Gordhan insists that the “new SAA will not be dependent on the fiscus” and will be “agile enough to cope with the current uncertainty” in global travel.   

But Mathekga says that the proposed deal raises questions over who will assume SAA’s debts with the banks, and argues that the deal undervalues SAA.   

“The state ownership of those SOEs has been controversial, resulting in value destruction, but selling them for scrap value is worse. There’s value that South Africans have in SAA, just like they have in Eskom. If this transaction is allowed to go on, the general public have a stake which will be diluted over a period of time… There is no way, even with a back of the envelope calculation, that you can tell me 51% of SAA is worth R3.2bn. If you look at the value, the routes it has, the infrastructure, you cannot tell me it is priced or valued correctly.”  

Pandemic reform window

Nevertheless, the fact that Ramaphosa is prepared to countenance the controversial sale and the energy reforms may send a positive signal to international investors by showing that the president is now in control of his own agenda.

That was first shown by the president’s decision to suspend ANC secretary-general Ace Magashule after he failed to step aside 30 days after being charged with corruption – a rule which has been extended to all ANC leaders.

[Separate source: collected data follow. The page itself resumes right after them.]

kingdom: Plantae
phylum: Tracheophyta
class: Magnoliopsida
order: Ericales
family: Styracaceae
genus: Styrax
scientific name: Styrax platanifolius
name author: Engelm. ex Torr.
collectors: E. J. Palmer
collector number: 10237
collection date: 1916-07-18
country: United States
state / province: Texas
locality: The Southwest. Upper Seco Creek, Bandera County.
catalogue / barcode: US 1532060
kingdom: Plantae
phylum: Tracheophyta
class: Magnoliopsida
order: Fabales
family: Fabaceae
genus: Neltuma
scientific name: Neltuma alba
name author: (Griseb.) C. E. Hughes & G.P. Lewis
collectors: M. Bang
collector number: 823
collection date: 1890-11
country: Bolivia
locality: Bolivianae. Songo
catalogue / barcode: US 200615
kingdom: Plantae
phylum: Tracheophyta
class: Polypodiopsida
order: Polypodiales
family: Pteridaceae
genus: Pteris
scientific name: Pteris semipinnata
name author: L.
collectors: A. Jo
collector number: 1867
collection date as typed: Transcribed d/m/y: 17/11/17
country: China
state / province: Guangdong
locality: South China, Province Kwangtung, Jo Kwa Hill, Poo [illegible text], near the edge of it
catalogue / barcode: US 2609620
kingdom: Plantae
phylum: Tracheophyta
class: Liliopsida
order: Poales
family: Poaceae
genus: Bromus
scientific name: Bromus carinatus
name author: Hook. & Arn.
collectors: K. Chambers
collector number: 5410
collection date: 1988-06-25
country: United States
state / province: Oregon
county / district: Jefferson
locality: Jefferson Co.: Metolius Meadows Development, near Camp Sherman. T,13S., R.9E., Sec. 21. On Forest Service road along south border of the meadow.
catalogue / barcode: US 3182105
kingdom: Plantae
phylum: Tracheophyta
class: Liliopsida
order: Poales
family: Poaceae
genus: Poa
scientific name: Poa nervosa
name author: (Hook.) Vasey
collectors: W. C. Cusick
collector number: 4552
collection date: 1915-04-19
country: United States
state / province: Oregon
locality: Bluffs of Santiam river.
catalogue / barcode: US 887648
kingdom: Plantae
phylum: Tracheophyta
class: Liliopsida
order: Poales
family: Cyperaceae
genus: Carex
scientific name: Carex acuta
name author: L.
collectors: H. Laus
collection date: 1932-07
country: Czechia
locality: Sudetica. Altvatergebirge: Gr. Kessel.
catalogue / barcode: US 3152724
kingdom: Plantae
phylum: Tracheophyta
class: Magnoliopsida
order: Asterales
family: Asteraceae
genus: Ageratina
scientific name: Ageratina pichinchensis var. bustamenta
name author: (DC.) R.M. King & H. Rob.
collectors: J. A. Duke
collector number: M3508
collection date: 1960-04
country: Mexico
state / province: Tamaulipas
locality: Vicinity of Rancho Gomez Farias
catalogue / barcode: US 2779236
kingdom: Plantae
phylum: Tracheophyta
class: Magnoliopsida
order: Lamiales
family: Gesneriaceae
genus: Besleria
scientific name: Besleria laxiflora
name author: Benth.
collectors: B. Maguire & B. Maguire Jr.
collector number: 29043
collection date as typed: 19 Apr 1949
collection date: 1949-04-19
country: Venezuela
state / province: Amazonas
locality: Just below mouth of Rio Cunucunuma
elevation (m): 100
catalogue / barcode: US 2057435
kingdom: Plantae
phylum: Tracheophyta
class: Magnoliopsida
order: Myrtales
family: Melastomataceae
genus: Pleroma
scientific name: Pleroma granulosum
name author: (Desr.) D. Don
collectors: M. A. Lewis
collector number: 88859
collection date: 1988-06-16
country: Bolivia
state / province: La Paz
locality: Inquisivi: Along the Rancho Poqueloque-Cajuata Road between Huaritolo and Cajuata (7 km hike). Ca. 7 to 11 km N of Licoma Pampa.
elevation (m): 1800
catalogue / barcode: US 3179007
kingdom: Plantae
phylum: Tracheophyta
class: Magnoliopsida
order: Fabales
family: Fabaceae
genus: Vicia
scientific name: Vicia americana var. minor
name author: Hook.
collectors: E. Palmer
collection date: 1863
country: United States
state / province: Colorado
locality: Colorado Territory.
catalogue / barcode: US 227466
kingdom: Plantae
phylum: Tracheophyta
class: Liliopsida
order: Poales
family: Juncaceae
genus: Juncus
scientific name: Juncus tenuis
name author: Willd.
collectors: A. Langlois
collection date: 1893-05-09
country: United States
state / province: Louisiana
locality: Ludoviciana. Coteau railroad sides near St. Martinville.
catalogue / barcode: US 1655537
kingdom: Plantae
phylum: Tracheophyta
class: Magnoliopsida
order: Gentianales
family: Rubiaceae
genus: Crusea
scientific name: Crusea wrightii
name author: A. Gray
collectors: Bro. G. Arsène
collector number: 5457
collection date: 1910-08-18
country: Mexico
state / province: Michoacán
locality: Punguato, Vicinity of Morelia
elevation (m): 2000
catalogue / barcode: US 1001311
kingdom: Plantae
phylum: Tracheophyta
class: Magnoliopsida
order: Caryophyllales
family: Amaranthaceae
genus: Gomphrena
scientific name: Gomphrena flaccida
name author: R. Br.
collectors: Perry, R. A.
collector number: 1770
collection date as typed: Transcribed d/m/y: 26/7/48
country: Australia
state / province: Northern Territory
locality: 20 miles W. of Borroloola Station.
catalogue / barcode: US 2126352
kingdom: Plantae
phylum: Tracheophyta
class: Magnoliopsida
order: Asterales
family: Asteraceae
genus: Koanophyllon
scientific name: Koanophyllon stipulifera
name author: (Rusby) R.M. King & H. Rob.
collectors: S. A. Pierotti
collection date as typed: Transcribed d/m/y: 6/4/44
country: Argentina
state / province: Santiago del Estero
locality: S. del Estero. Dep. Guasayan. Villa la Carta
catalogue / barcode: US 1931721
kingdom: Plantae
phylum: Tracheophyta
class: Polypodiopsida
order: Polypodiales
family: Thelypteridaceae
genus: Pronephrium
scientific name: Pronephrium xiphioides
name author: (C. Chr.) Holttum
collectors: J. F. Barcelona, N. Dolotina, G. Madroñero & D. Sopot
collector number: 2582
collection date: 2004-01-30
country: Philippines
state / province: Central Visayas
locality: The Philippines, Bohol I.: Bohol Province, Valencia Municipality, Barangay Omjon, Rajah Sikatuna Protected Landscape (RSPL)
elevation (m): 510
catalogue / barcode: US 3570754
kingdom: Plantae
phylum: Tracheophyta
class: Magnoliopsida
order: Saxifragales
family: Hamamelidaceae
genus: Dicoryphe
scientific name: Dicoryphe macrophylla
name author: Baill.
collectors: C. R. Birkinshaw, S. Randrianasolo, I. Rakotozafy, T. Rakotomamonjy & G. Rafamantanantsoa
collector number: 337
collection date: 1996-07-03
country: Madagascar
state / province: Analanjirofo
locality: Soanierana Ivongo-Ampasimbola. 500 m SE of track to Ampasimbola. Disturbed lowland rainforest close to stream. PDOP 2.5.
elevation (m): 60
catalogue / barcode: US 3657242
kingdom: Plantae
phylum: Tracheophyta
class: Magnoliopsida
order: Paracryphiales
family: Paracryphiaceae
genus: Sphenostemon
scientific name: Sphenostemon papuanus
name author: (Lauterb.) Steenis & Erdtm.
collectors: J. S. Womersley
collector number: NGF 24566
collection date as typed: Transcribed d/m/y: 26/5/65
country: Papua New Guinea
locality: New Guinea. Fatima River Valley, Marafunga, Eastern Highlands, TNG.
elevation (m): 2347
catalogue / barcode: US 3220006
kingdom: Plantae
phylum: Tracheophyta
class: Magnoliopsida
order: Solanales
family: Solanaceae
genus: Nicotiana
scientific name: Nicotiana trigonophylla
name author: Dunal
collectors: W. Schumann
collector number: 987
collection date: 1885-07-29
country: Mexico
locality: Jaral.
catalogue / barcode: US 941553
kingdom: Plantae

The Covid-19 pandemic, which has shut down mass meetings of the ANC, has given Ramaphosa a window in which to act decisively, says Mathekga.  

“The pandemic is working very well for him; he didn’t manufacture it so he can’t be blamed for exploiting it as well. The ANC is frozen, no longer can hundreds meet, and the pandemic has created a very interesting environment for the president to be able to push through things he otherwise wouldn’t be able to. But do not overestimate some of these strides that have been made recently, because if someone manages to get a special conference of the ANC it might overturn some of this. It might be a referendum on the president.”